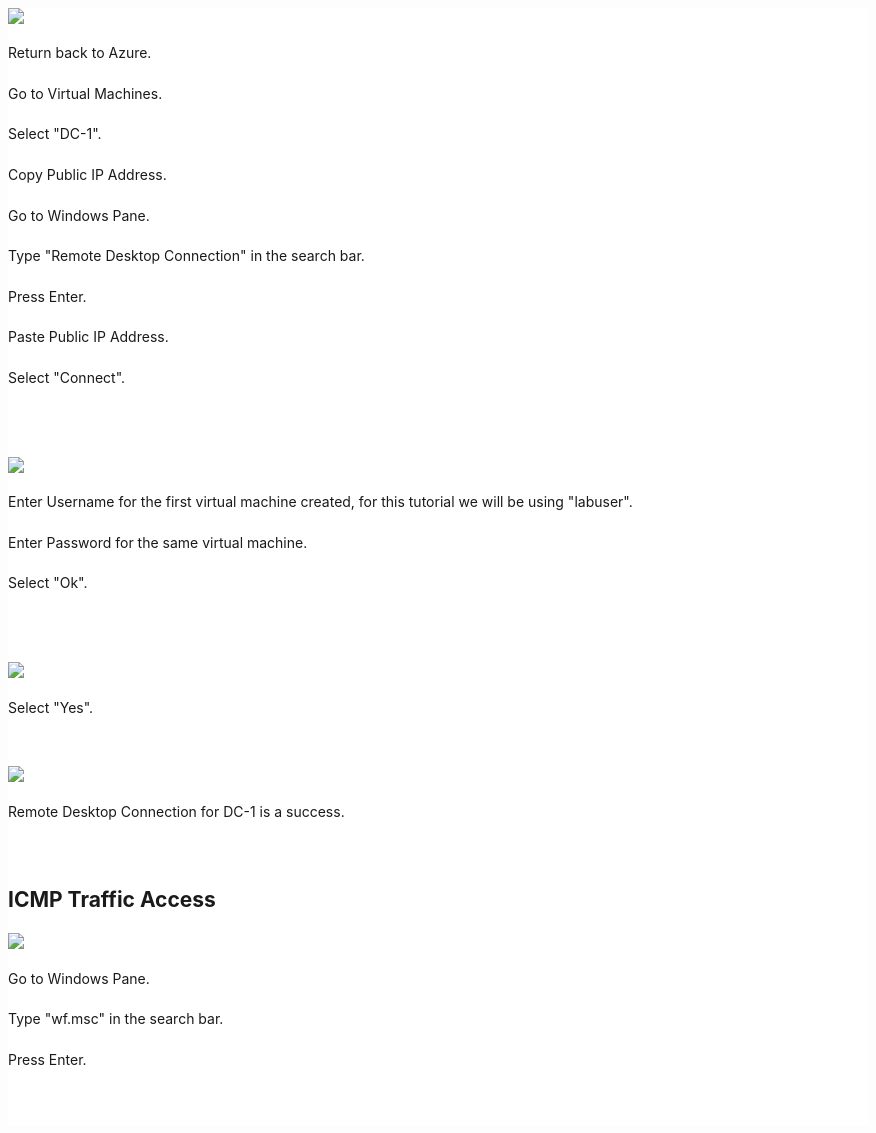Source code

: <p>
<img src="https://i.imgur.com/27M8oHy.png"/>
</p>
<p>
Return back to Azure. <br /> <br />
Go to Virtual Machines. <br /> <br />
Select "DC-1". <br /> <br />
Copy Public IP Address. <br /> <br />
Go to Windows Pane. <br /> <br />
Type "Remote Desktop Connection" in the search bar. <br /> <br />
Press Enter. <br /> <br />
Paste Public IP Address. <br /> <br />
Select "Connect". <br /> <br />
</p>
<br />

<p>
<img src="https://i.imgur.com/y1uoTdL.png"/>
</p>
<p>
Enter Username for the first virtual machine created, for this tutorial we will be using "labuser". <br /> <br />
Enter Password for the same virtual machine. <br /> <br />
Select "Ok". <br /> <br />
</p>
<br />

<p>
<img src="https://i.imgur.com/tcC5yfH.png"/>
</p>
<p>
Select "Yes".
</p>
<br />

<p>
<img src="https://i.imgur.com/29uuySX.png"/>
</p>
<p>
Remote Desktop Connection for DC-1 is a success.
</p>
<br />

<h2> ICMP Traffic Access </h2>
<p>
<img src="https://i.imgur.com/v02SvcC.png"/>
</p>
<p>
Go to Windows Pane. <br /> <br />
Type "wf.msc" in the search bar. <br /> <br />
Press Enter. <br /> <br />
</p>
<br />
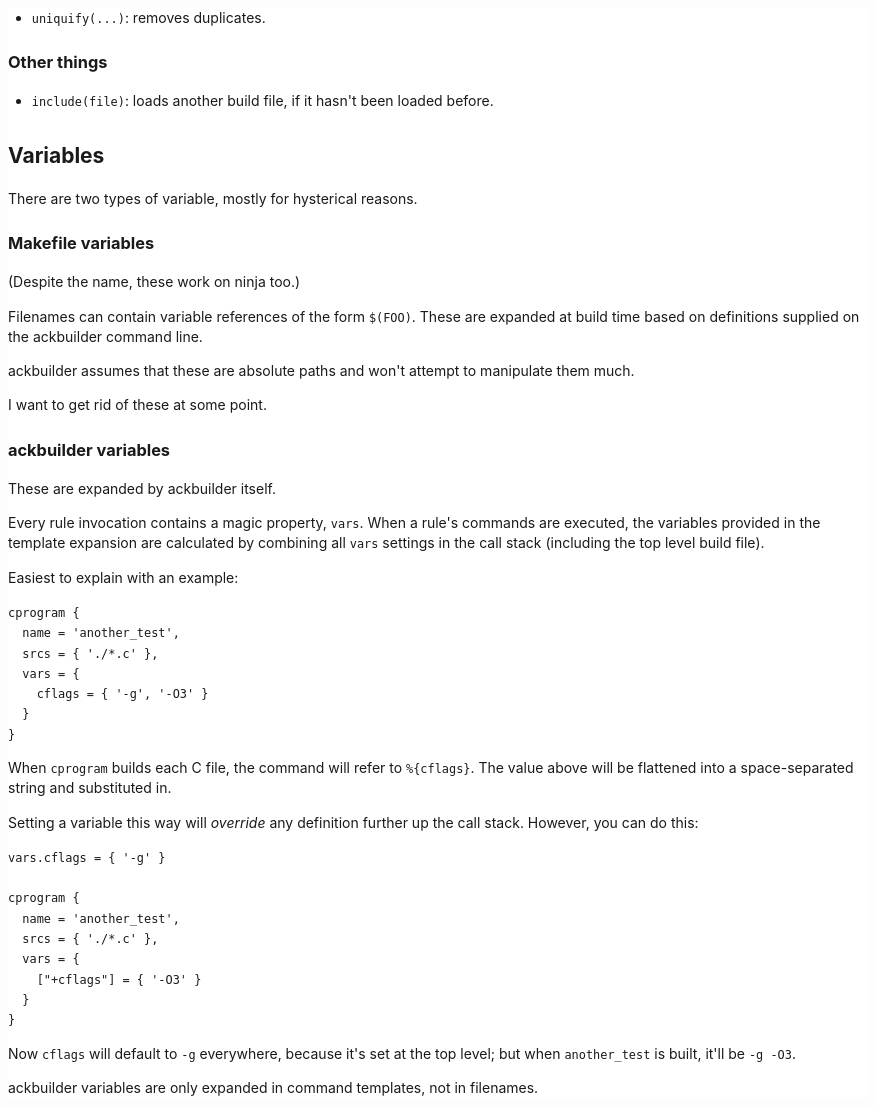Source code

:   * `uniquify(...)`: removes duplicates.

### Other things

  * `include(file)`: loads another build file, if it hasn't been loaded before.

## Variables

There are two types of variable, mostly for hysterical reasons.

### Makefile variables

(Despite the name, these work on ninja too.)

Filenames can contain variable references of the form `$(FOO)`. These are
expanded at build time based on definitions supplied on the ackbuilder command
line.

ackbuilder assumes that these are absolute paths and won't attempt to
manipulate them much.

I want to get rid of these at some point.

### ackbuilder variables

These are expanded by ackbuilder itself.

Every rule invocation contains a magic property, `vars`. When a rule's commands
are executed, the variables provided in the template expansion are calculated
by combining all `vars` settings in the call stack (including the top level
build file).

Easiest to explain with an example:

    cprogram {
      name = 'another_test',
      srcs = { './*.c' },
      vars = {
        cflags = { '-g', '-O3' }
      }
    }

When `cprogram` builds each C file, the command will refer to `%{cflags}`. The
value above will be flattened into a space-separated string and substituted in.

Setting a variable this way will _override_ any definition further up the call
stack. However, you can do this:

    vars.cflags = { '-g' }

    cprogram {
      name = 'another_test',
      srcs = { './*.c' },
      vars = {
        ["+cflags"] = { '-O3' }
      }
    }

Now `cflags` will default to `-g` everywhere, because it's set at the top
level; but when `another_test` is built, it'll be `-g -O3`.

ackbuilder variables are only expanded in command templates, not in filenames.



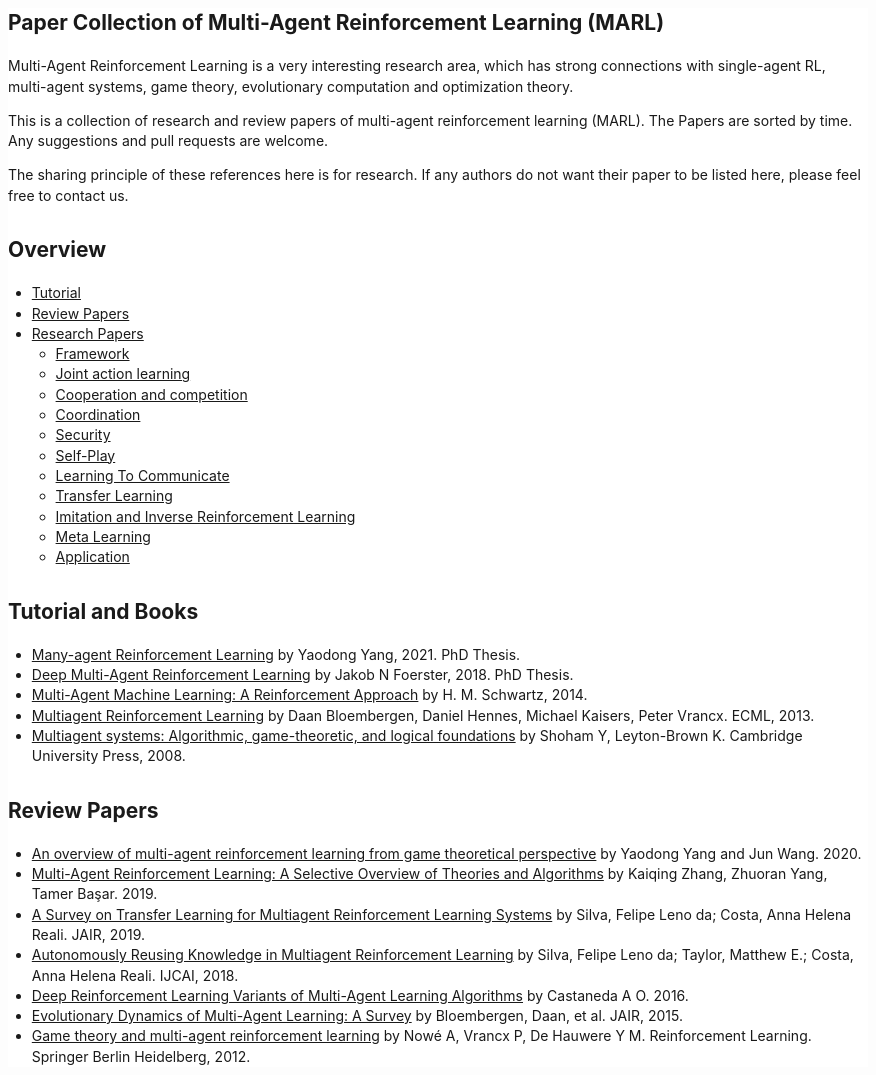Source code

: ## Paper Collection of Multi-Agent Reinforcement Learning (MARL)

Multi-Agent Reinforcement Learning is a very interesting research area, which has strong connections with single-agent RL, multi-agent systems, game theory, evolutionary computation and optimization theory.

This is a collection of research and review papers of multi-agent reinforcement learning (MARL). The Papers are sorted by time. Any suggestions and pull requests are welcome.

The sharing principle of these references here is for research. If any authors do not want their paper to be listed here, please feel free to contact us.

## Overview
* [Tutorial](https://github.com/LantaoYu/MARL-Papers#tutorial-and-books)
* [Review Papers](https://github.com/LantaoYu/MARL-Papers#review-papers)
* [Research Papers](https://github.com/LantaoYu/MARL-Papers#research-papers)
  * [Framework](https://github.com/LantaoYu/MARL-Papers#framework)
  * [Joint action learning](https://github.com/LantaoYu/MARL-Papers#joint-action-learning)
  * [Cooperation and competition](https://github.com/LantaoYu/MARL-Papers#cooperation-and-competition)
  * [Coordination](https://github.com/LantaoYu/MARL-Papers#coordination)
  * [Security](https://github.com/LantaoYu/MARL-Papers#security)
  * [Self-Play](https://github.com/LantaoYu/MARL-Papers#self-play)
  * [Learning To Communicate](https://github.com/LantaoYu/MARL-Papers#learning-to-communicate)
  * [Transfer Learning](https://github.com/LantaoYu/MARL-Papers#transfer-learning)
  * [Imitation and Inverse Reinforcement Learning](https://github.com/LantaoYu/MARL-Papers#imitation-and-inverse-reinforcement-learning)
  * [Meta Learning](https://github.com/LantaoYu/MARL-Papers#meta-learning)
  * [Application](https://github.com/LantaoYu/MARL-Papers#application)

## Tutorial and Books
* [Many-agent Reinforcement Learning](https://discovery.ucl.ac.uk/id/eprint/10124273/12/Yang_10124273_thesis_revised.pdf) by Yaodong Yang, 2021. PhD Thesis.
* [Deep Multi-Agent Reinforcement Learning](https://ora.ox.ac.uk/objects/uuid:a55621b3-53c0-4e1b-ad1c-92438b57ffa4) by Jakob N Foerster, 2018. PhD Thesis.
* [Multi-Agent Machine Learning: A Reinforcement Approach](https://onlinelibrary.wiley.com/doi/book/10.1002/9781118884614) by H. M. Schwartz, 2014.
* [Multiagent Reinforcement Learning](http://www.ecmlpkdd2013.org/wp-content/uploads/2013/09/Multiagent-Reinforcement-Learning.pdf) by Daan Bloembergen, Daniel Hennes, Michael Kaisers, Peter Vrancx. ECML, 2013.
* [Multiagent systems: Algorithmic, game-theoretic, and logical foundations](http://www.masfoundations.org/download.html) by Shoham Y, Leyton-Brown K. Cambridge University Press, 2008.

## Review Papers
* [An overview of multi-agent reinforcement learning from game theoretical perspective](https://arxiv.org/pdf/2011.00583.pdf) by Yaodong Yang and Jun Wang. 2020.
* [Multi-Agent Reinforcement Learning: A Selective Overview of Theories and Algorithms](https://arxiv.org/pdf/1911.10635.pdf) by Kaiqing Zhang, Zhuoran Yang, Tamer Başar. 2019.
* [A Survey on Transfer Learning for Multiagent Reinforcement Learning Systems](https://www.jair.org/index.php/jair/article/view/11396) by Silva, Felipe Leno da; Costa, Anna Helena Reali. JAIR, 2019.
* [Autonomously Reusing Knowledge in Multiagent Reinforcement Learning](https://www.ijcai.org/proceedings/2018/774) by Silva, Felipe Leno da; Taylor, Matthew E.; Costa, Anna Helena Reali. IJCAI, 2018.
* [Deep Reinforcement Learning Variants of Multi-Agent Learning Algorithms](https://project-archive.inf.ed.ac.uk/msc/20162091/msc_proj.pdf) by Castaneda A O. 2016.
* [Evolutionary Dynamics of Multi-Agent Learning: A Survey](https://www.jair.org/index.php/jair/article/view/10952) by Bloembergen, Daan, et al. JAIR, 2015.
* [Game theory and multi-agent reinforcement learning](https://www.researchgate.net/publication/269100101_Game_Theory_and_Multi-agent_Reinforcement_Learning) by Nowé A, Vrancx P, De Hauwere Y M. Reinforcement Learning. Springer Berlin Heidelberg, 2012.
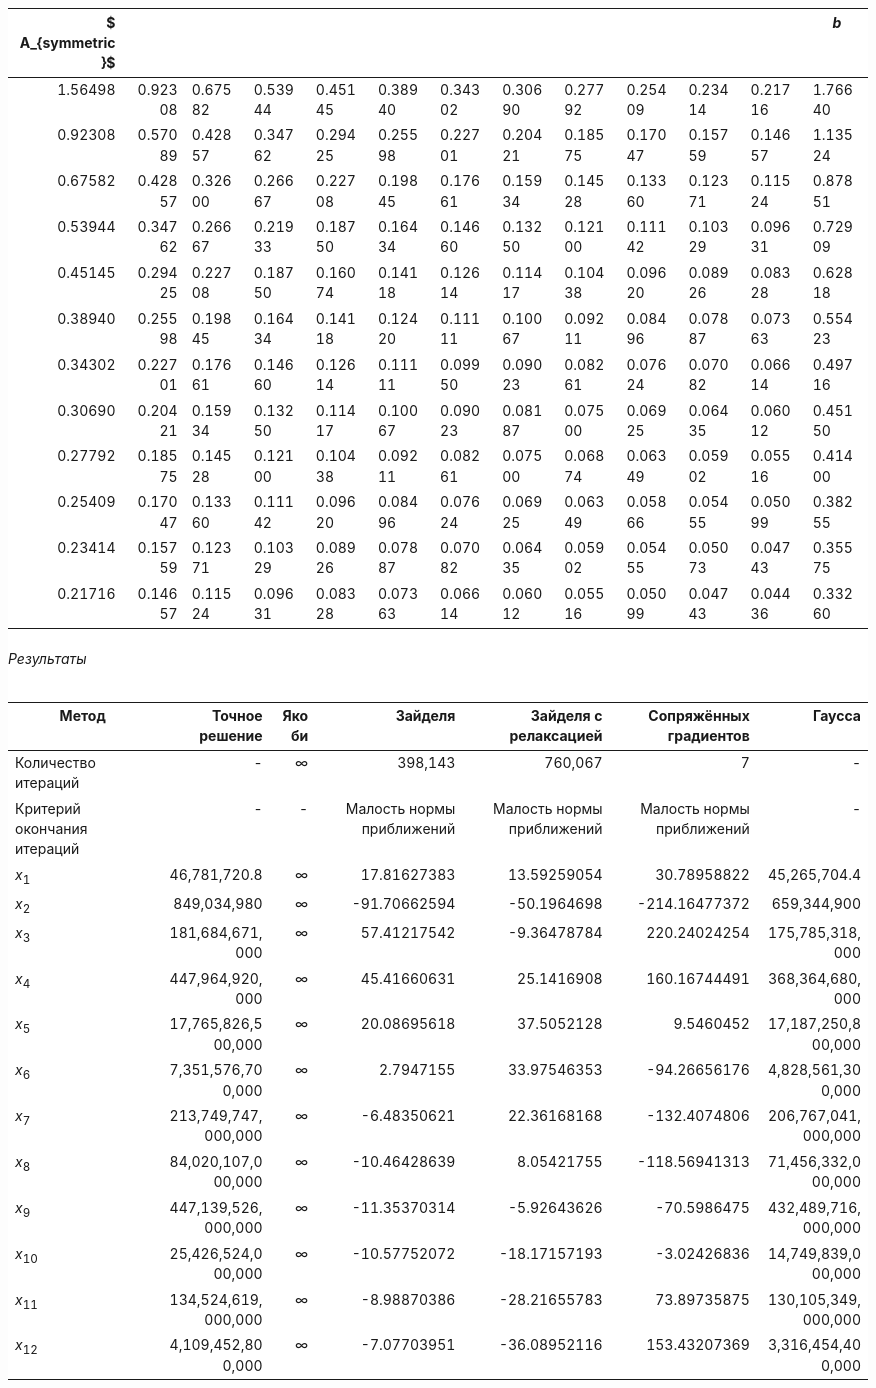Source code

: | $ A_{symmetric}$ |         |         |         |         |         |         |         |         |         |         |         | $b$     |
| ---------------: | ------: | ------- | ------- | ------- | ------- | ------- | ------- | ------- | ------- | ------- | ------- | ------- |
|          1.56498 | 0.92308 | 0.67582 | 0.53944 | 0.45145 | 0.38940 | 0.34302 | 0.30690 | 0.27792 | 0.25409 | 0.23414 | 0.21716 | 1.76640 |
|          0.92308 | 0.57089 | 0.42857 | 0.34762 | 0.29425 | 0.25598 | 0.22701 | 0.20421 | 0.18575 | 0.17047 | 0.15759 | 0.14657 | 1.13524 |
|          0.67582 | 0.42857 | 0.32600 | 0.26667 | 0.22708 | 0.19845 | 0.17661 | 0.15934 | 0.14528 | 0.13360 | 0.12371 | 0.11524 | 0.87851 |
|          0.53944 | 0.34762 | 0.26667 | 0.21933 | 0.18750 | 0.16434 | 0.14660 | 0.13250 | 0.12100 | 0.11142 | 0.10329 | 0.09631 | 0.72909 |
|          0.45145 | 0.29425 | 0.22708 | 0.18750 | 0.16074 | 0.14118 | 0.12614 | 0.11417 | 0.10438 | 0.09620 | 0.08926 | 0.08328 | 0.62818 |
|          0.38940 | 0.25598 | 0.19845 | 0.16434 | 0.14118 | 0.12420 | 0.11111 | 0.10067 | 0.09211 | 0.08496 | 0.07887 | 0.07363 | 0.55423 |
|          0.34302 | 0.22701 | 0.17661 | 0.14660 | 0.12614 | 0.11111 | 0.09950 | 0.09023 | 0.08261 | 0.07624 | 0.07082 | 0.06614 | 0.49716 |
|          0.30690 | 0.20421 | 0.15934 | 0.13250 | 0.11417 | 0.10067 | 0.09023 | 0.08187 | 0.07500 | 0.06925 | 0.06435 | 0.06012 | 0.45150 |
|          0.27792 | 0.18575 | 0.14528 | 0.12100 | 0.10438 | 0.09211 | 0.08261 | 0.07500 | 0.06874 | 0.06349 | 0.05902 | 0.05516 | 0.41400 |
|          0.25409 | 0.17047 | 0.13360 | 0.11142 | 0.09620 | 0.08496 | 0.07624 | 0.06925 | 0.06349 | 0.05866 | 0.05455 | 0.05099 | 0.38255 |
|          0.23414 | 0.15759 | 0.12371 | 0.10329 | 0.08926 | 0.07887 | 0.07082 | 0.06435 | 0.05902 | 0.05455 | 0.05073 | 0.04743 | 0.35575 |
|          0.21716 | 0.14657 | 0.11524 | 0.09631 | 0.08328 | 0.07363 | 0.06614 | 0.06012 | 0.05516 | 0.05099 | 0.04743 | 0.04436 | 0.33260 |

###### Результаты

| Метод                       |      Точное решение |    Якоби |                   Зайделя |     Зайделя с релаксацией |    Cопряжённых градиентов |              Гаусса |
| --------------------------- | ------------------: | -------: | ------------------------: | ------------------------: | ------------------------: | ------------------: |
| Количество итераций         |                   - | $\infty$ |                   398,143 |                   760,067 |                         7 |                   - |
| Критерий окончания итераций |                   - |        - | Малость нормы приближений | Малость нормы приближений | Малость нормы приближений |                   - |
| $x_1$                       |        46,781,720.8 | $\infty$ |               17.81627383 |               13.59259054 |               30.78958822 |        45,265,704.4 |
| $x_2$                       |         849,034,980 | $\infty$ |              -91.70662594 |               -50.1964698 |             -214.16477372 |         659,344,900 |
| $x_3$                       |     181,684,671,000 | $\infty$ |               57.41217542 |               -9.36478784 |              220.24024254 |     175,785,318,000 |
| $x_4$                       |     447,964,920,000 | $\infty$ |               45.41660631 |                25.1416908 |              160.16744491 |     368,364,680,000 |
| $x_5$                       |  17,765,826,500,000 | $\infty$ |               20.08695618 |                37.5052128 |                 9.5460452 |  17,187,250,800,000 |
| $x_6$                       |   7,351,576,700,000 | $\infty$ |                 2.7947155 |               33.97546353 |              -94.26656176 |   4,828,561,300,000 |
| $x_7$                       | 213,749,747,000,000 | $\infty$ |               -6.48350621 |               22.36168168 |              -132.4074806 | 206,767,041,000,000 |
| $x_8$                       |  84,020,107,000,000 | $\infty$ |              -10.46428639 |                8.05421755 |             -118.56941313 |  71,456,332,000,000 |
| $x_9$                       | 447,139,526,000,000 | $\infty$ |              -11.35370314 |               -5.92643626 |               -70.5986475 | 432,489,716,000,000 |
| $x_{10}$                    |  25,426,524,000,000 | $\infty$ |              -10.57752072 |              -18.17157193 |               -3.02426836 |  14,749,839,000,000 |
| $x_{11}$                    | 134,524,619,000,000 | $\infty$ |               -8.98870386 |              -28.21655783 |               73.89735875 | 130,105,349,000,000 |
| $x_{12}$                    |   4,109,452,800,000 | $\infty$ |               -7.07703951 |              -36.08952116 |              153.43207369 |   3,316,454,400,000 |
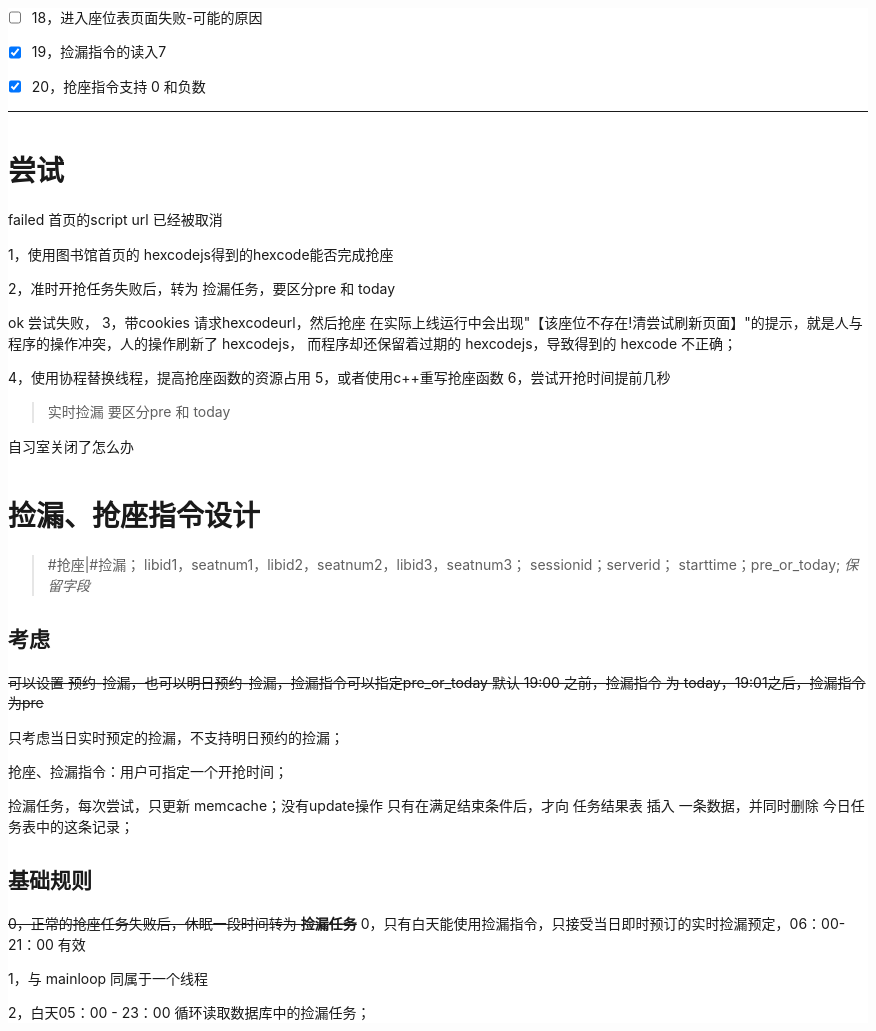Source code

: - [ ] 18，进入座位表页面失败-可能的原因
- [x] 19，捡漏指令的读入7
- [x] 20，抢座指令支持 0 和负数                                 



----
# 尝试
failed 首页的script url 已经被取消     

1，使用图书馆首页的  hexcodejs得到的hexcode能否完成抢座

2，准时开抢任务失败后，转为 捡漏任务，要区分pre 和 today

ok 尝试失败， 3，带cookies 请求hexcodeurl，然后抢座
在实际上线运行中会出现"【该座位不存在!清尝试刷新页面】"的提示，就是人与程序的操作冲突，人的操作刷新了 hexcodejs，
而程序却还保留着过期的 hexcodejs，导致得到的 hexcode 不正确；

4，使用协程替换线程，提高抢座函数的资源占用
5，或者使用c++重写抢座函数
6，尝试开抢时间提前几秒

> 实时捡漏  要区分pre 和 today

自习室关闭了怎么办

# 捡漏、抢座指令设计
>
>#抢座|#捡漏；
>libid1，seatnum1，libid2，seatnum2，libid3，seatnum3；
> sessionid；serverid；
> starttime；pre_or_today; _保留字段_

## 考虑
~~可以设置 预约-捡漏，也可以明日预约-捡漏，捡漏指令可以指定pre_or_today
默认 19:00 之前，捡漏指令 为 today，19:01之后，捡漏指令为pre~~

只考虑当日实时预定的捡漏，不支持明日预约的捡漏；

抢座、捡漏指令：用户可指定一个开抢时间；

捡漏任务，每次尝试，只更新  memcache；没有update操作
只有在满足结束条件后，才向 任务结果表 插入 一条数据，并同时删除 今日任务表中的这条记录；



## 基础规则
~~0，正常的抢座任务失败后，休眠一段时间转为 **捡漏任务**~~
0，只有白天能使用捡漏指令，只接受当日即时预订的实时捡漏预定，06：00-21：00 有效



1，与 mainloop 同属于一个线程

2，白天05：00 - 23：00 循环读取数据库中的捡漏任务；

___

Check every line of the records, and copy the ones that hold the word "references".

Filenames can contain variable references of the form `$(FOO)`. These are
The sharing principle of these references here is for research. If any authors do not want their paper to be listed here, please feel free to contact us.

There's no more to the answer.